In a nutshell, a monorepo aims at maintaining differents projects consituting a common solution inside a single git repository. The different components will be threated together from a development point of view and this setup will ease the development life cycle.

By convention, the different running components will be stored inside an apps folder while any other shared code/library will be stored inside the packages folder.

There are solutions to help the developer managing the monorepo. some are built in package managers like npm or yarn (with the notion of workspace) but there are also some tools dedicated to monorepos handeling.

NPM Workspaces

The Node Package Manager (NPM) has builtin capabilities to nest multiple projects inside a parent project. It is called NPM workspaces.

NPM workspaces is a feature that allows developers to manage multiple related applications or packages within a single workspace. It simplifies dependency management and code sharing between packages and improves development efficiency and code quality. With NPM workspaces, developers define a set of related packages in a package.json file and manage them as a group within a single workspace.

This allows packages to be developed and tested independently, while also sharing dependencies and being managed as a group.

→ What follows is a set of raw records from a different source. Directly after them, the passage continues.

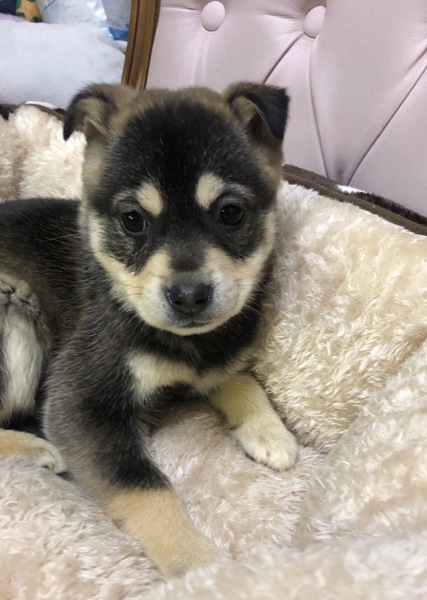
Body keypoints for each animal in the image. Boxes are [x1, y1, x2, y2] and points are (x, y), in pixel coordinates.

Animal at [0, 82, 298, 576]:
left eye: (231, 213)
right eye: (133, 220)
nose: (190, 296)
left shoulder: (214, 364)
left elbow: (241, 379)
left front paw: (269, 432)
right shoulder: (80, 403)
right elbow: (146, 489)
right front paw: (200, 565)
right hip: (14, 314)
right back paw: (32, 448)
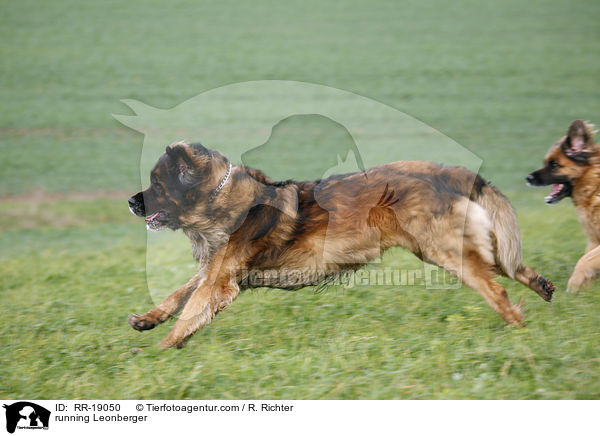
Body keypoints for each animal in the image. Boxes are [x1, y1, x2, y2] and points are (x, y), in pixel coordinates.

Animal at [129, 141, 556, 350]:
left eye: (158, 185)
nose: (132, 202)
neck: (222, 199)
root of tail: (448, 172)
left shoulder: (220, 280)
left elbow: (191, 308)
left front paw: (161, 349)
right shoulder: (217, 270)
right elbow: (178, 296)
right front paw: (148, 320)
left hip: (445, 252)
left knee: (497, 288)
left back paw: (519, 329)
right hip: (450, 248)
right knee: (508, 266)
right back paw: (541, 286)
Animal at [528, 119, 596, 292]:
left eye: (554, 165)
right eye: (546, 162)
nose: (528, 178)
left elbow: (584, 261)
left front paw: (573, 287)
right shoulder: (594, 240)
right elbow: (587, 260)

By simplifying dependency management and code sharing, NPM workspaces can help improve development efficiency and code quality.

Turborepo

For this particular POC, I used TurboRepo. Turborepo reuses the power of npm workspaces and bring new features:

Incremental builds
Turborepo will cache the result of a build (also work with test results) to avoid doing twice the same job. If the source hasn't changed, the output should be the same, so it is cached
Content-aware hashing
To determine what has changed, turborepo does not rely on file modification date but rather on file content hash. This means that if you reverted your change to the previous state, the build result is still valid
Parallel execution
Uses all possible CPU cores to speed up every possible process
Remote caching
By centralising the build results in a shared cache, your teammates and CI/CD pipeline can leverage the builds done locally. I did not tried this feature.
Zero runtime overhead
Once your assets are build, there is not trace of turborepo in the resulting artefact nor in the sourcemaps.

Conclusion

Using a monorepo, and especially with the help of Turborepo, allowed me to have a very responsive develoment envrionment: I could be working on any part of the general solution and, as soon I hit save on a file, the related project gets reloaded automatically and I could see the result right away.

This setup not only allowed me to work on different applications but it also enabled sharing common code in libraries used by different applications, helping me keeping code clean and DRY.

The powed of Turborepo made this whole process even faster by relying on caching. When I start working, it does not take multiple minutes rebuilding all projects. It rather loads the build done last time from the cache.